Segundo o ministro relator, Marcos Bemquerer, o parecer do TCU reflete a urgência de uma regulação “sólida e efetiva” para o mercado. Ele ressalta a importância de um arcabouço legal que garanta o uso transparente e responsável dos recursos públicos gerados por essa atividade. “Enquanto não houver regulamentação específica, os recursos provenientes de aposta de cota fixa devem ser aplicados conforme as diretrizes da lei, com prévio aval do órgão competente. É melhor seguir o modelo de loteria até que haja uma normativa clara”, afirmou Bemquerer.
Atualmente, a legislação prevê que a arrecadação das apostas seja dividida entre o pagamento de prêmios aos apostadores, a remuneração das empresas operadoras e, crucialmente, uma fatia destinada ao poder público. É essa fração pública que, sob a orientação do TCU, deve seguir as regras de destinação obrigatória das loterias. Isso significa que os valores devem ser direcionados a programas e projetos de fomento, desenvolvimento e manutenção do desporto, formação de recursos humanos, preparação técnica e locomoção de atletas, beneficiando a comunidade esportiva em diversas frentes.
Diante da ausência de uma regulamentação própria, o TCU também recomendou que as organizações esportivas que se beneficiam desses recursos observem rigorosamente as finalidades previstas em lei. A aplicação dos valores deve passar por validação prévia de um órgão competente, uma salvaguarda para evitar desvios e garantir que cada centavo chegue ao seu destino planejado, especialmente em projetos que apoiam atletas e a infraestrutura esportiva de base.

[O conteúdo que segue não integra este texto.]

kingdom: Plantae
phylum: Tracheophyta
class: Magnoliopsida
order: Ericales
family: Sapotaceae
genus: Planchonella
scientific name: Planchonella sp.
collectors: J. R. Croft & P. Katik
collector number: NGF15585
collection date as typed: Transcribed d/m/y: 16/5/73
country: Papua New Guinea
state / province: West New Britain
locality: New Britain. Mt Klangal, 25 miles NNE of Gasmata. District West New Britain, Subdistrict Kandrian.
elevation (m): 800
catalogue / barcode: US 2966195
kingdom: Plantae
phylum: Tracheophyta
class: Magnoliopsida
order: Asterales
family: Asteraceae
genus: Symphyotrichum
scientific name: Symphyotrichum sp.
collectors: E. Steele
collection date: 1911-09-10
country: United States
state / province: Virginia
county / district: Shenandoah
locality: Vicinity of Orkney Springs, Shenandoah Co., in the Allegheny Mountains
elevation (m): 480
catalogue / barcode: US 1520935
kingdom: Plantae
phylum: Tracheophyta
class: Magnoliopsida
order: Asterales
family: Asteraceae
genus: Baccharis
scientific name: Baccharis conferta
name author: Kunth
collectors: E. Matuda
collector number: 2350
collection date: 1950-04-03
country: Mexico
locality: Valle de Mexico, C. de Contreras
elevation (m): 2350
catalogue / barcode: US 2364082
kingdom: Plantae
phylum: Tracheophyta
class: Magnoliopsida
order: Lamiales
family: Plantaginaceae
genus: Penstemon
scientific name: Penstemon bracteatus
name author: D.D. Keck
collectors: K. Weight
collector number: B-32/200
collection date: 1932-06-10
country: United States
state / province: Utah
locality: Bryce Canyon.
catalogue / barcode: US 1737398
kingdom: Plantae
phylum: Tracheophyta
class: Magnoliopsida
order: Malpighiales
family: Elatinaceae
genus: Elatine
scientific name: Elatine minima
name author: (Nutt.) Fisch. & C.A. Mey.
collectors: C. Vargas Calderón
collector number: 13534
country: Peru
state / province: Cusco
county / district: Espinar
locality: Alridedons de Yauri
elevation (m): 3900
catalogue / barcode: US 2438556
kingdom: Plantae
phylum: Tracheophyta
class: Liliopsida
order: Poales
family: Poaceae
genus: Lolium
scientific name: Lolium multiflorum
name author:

Para o relator, a abordagem provisória do TCU é fundamental para preencher lacunas regulatórias e mitigar os riscos de uso indevido dos recursos. Além disso, ela garante a previsibilidade na destinação desses valores enquanto o País aguarda a consolidação de um marco regulatório definitivo para o segmento de apostas. A medida visa proteger o interesse público e a integridade dos fundos que podem impulsionar o esporte nacional e local.